A process can detach itself from any group simply by starting a new one. If it calls
setsid it will become the leader of a new group, unless it is already a leader. To make sure, programs
fork first, and shell scripts do it in a
subshell in the background; these are equivalent, and allow the original process to exit immediately.
There are also a few signals that are transferred through the
virtual terminal (aka
tty); for example,
STOP and
CONT which are used to pause and continue a process.
Redirecting standard input, output and error to /dev/null just makes sure the process is not connected to any virtual terminal.
If a process does all three of the above (fork/subshell, new session, close input/output/error), it will detach from its parent process fully, and keep running independently of the parent. This is how a process becomes a
daemon.
If you only do the above partially, many different kinds of side effects may happen, depending on the situation details. In some cases they are very useful, often they just cause unwanted problems (like yours).
The reason for having the recording processes run as some other user than the www server is robustness and security. If they run as the same user, the www server is completely free to do anything to the recording processes -- it can, for example, send signals via
posix_kill() in PHP; for example to kill any recording process. Having the recording processes run as a different user makes it easy to limit the actions the www server is allowed to do, and also makes it much more unlikely any programming bugs in the www pages cause harm to the recording processes. For example, sending signals no longer works. As you saw, with sudo the needed access grant is just a single line in the /etc/sudoers file, so it's not that much of added complexity.
(It is also possible to use a control program with
setuid or
setgid flag set for the file, so that it will be automatically granted the new user account by the kernel, but these kinds of programs are very easy to exploit, unless written extremely defensively. And for scripts, the bits do not really work, not reliably at least. I recommend the sudo approach, since it also allows logging each access and transition securely.)

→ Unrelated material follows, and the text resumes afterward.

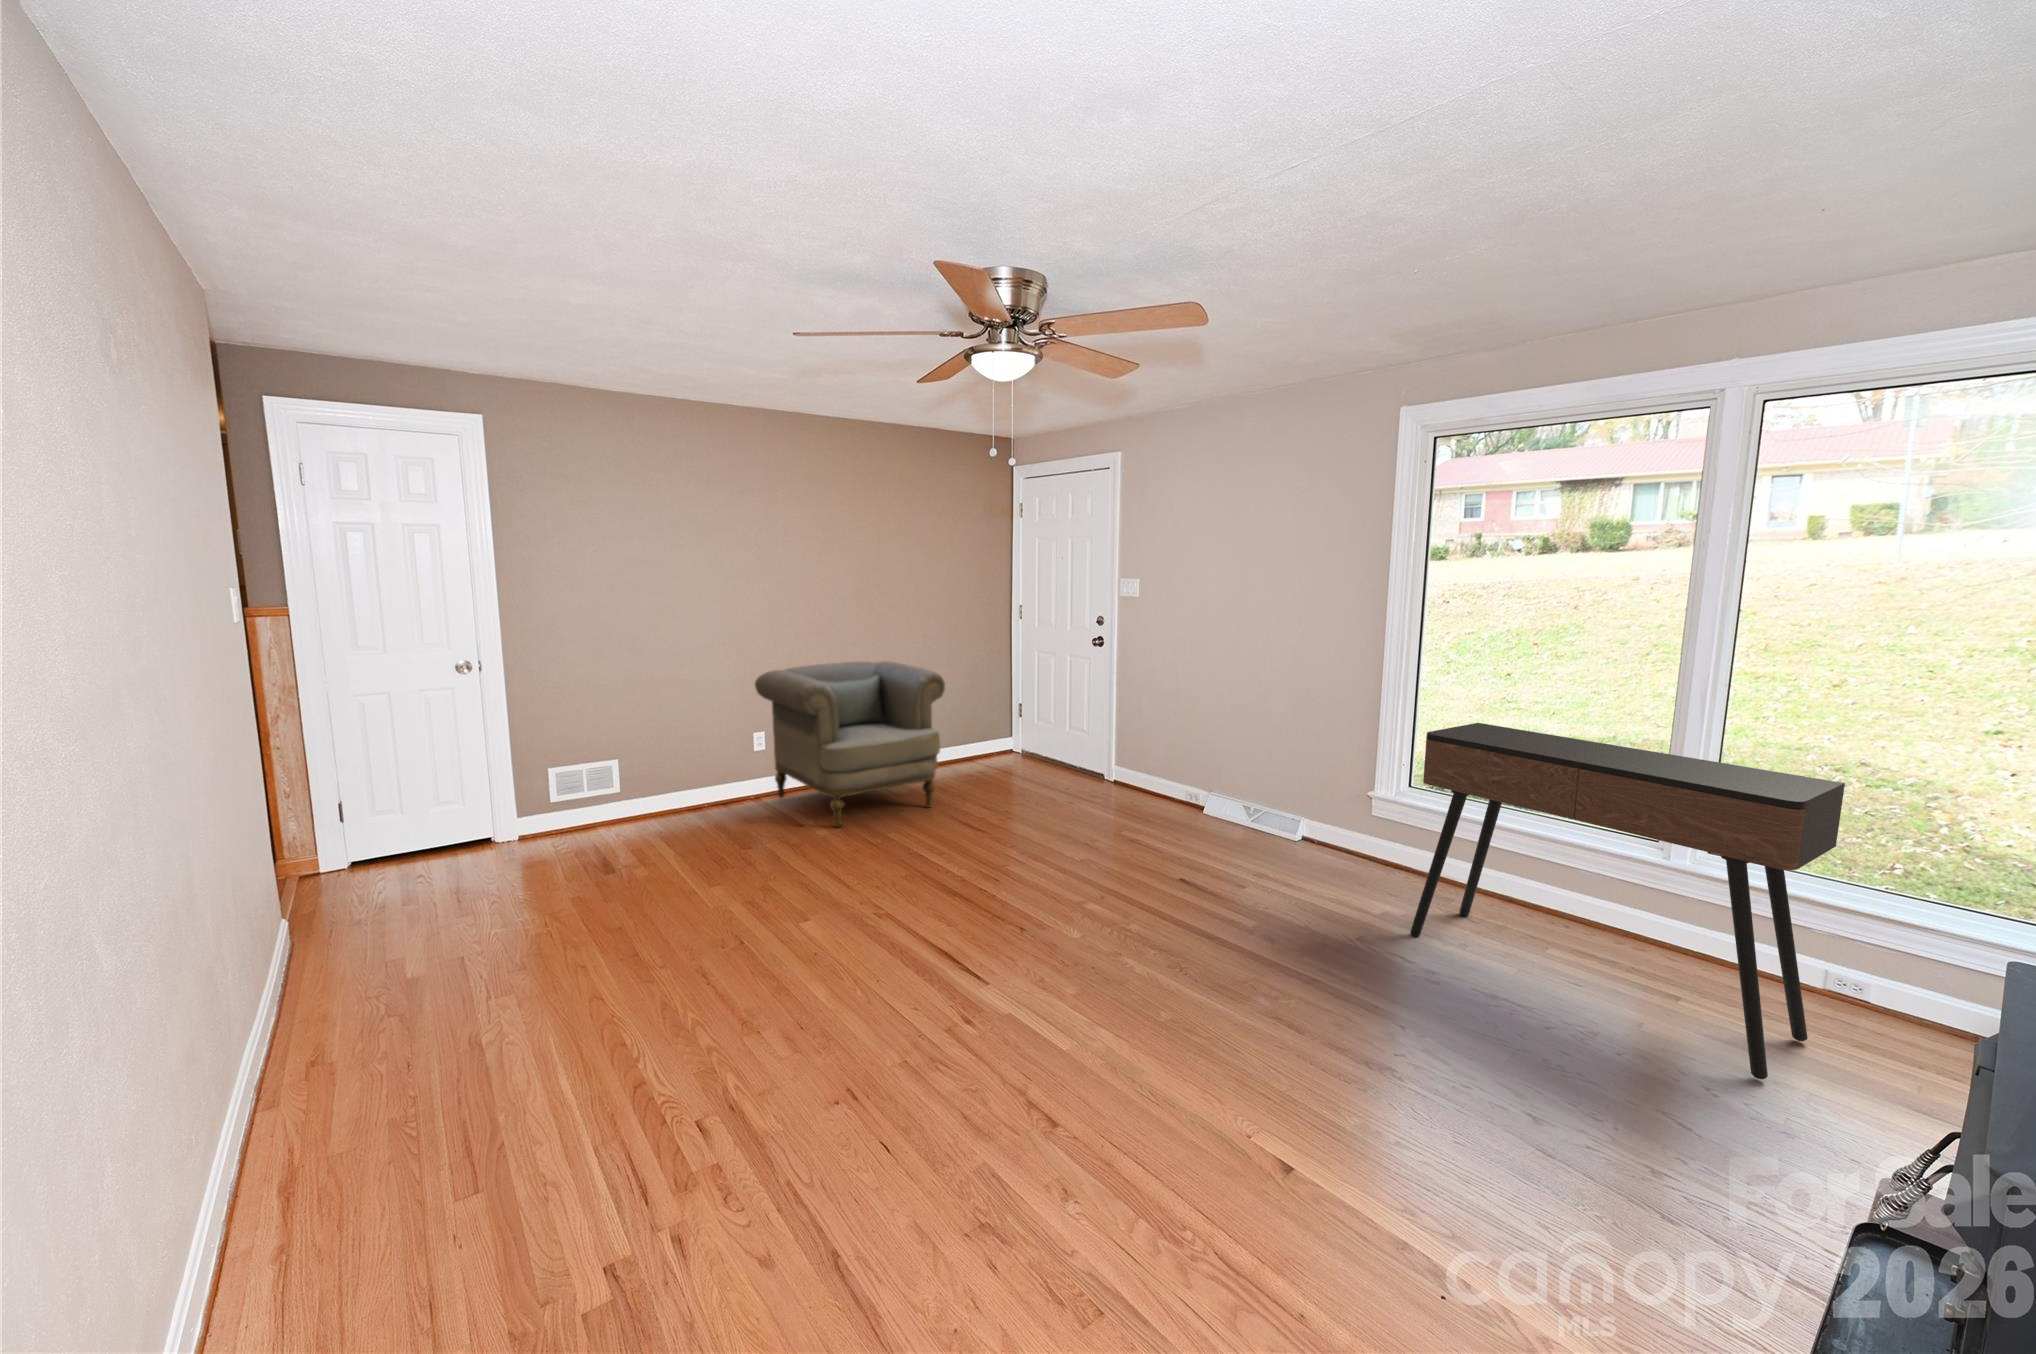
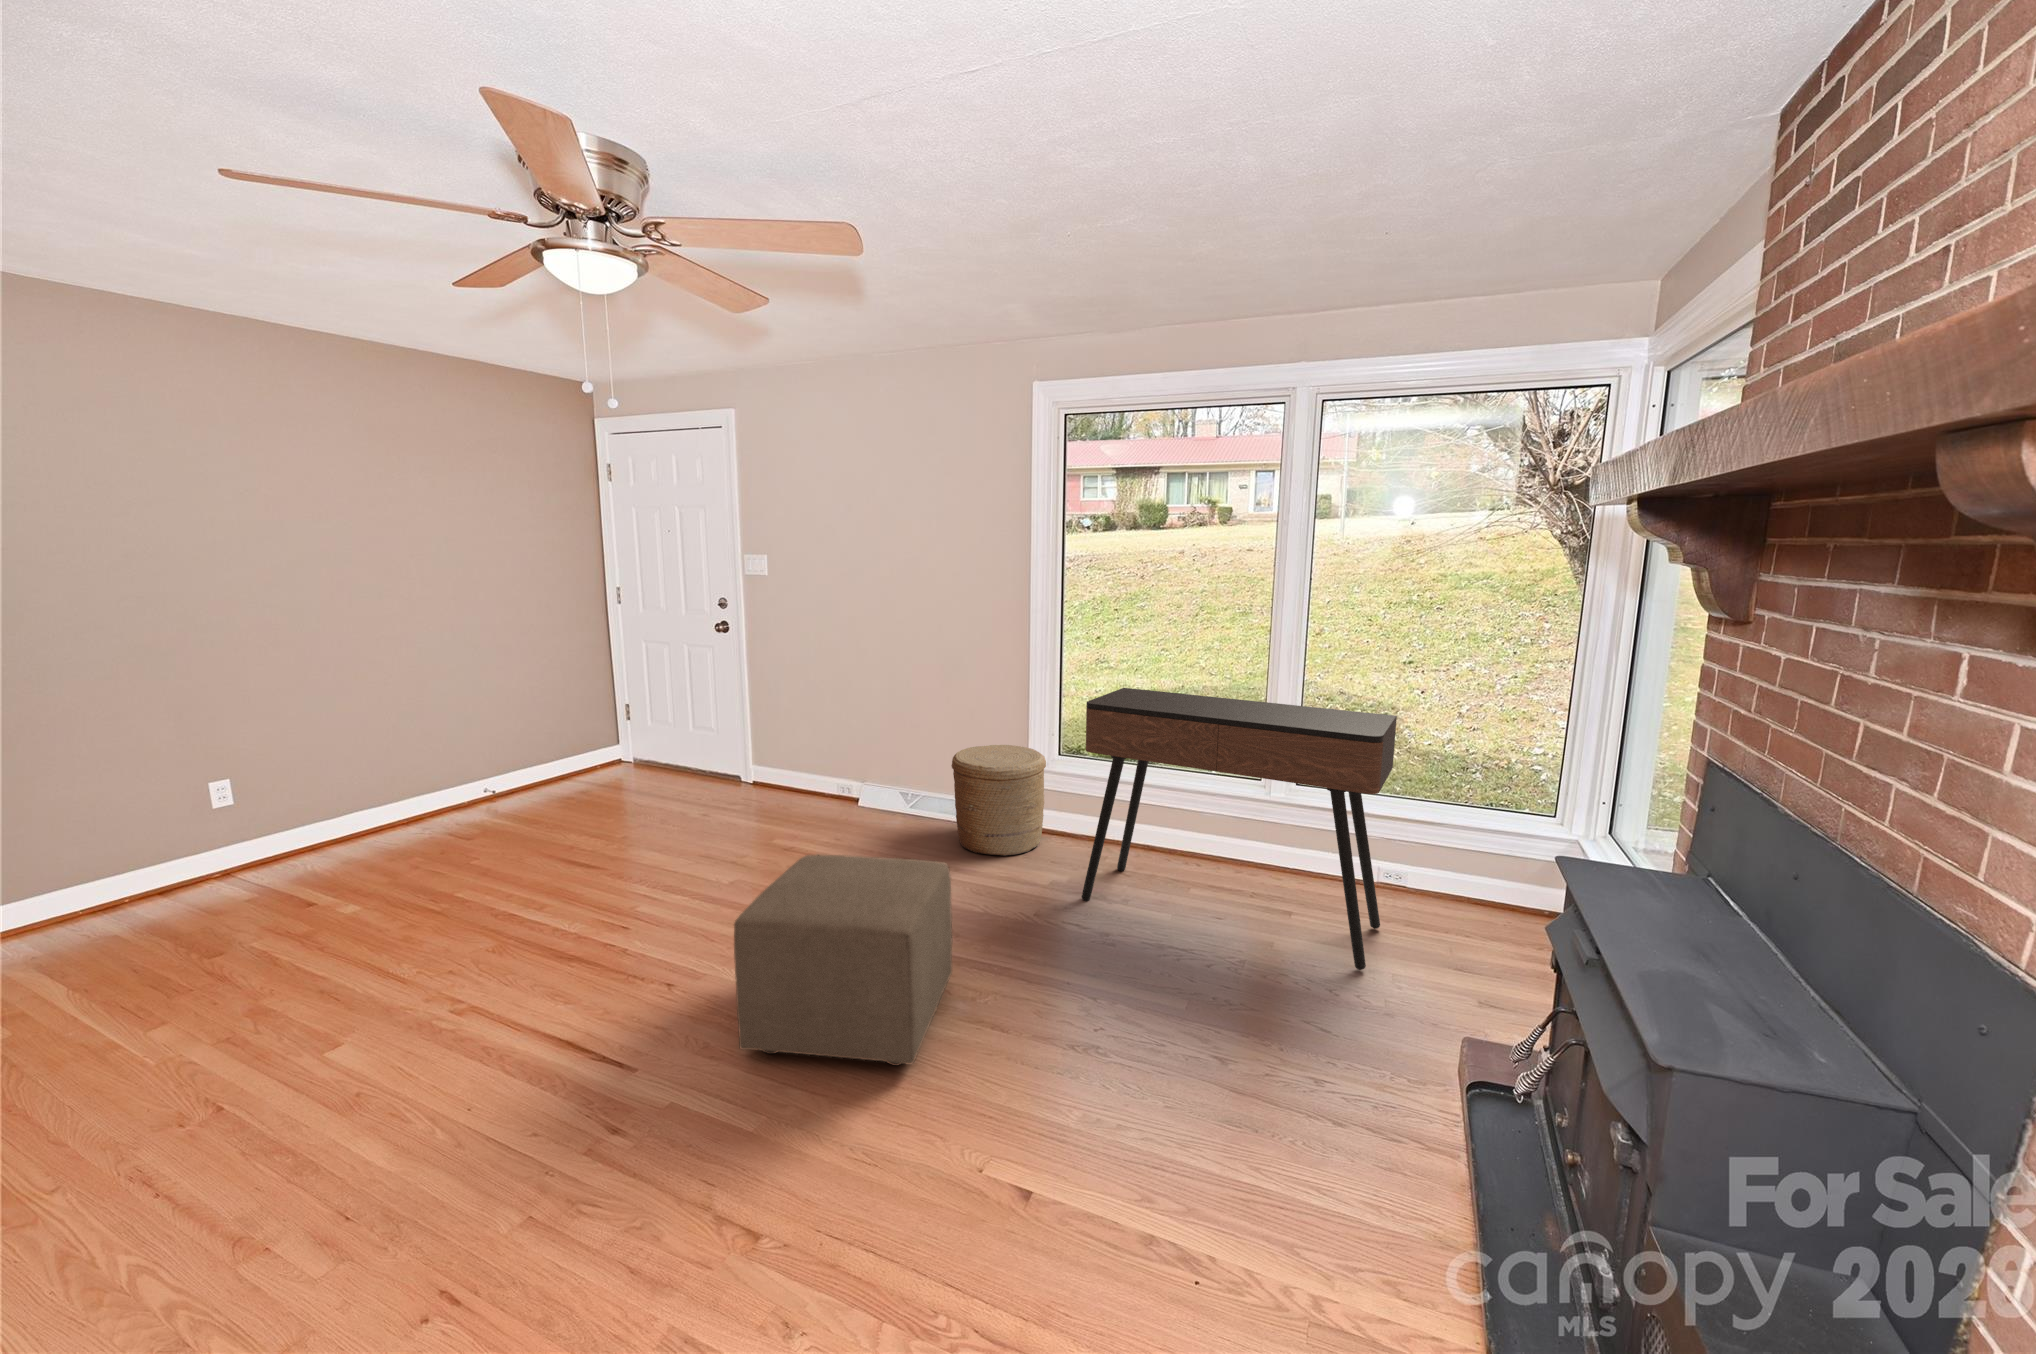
armchair: present [755,661,945,827] -> none [198,665,525,900]
woven basket: none [1288,769,1389,880] -> present [951,745,1046,856]
ottoman: none [1065,839,1261,1034] -> present [734,855,952,1066]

I tried to look for a good resource in both the Unix philosophy for you to check out -- specifically, how to design tools and daemons that do one thing well, then build robust systems on top of those; and on service (daemon) programming --, but there's so much on the web it'd take hours to check which ones are really good. However, there is an old article in the LinuxJournal:
Linux Network Programming, part 2 which is oriented towards writing network service daemons, but has a very good overview and some useful background. And it's not very long.